REQUIRED TASK 1
In the text about Maurice Fields, what role did he play in The Flying Doctors?
REQUIRED TASK 2
From the Maurice Fields text, reproduce word for word the passage from "He was also the" up to and including "(1971) (TV film)".
REQUIRED TASK 3
Extend the Maurice Fields text onward from its last line.

TEXT SECTION
— BEGIN —

Maurice Fields (born Maurice Sheil, 4 August 1926 – 18 December 1995) was an Australian vaudeville performer, actor and stand-up comedian.

Career
Fields became a well-known face on television first thanks to his comic sketches on live programs like Sunnyside Up and later dramatic roles as the conniving John Quinney in ABC TV's Bellbird. He also featured in many soap operas on commercial television, including Cop Shop, The Box, Prisoner (a small part playing crooked screw Leonard "Len" Murphy, and he had previously played two smaller parts in the show) and publican Vic Buckley in The Flying Doctors. He was also a regular as Fred Farrell in situation comedy series Bobby Dazzler (1977) and did regular comedy segments on Hey Hey It's Saturday.

He was also the editor of the jokes pages of the Australasian Post magazine for many years, a role continued by his son Marty after Maurie's passing. He appeared in retro-capture with his son Marty, in the Hey Hey reunions.

Selected filmography

Hunter (1967)
Country Town (1971) (TV film)
Cactus (1986) (film)

— END —

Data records
— BEGIN —

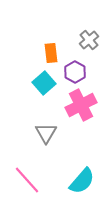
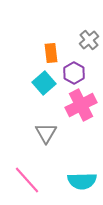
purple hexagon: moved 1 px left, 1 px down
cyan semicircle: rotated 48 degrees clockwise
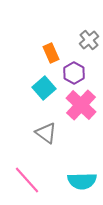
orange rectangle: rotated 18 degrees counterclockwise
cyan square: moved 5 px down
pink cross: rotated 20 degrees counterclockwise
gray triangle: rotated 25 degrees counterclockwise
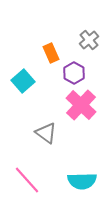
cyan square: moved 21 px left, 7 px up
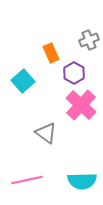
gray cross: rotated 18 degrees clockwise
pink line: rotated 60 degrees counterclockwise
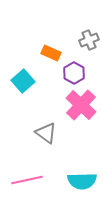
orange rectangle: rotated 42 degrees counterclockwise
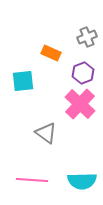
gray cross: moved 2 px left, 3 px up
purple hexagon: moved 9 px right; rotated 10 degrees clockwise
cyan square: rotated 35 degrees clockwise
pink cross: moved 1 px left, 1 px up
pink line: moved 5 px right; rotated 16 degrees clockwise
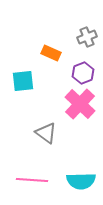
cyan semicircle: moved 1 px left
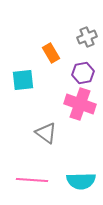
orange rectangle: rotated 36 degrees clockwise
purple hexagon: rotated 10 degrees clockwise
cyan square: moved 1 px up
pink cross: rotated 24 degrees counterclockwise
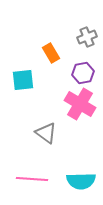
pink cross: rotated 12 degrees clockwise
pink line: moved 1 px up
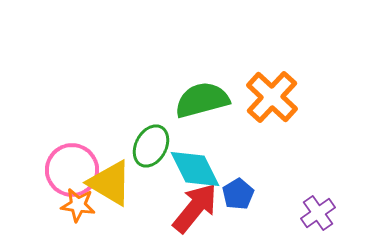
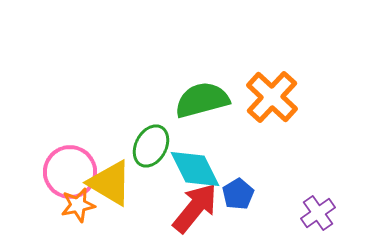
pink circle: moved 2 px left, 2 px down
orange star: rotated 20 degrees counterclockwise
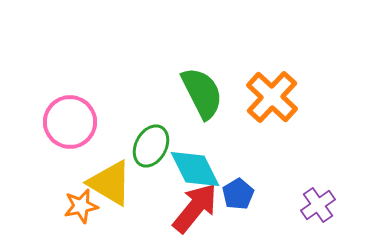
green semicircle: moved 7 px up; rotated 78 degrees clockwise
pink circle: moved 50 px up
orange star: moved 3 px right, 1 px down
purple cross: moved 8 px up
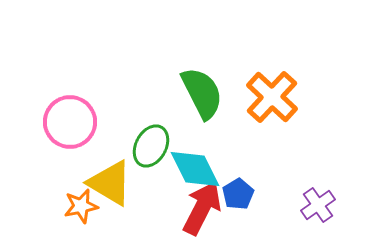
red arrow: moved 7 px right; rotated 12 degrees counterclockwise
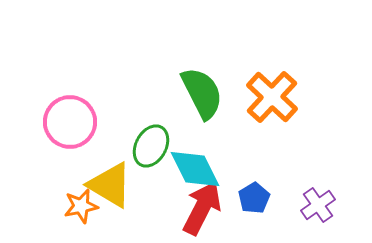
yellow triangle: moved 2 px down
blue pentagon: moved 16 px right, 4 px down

— END —

TASK RESULT 1
Publican Vic Buckley.

TASK RESULT 2
He was also the editor of the jokes pages of the Australasian Post magazine for many years, a role continued by his son Marty after Maurie's passing. He appeared in retro-capture with his son Marty, in the Hey Hey reunions.

Selected filmography

Hunter (1967)
Country Town (1971) (TV film)

TASK RESULT 3
Evil Angels (film) 1988
Bellbird – John Quinney

Television 

Cop Shop
The Box
Prisoner
Hey Hey Its Saturday – as himself
The Flying Doctors – Vic Buckley
Neighbours – Sid

Personal life and Logie Honor
Fields was the son of an accountant and married twice. His first wife was Dorothy, and they had three children: Lorraine, Eileen and Alan. He then married the comedian and actress Val Jellay, who also portrayed his screen wife in The Flying Doctors. They played publicans Vic and Nancy Buckley. He was the father of comedian Marty Fields.

He died on 18 December 1995, from a heart attack, and became the first actor to be posthumously inducted into the Logie Hall of Fame. That honor was accepted at the awards ceremony in his name by his widow and long-time acting partner, Val Jellay.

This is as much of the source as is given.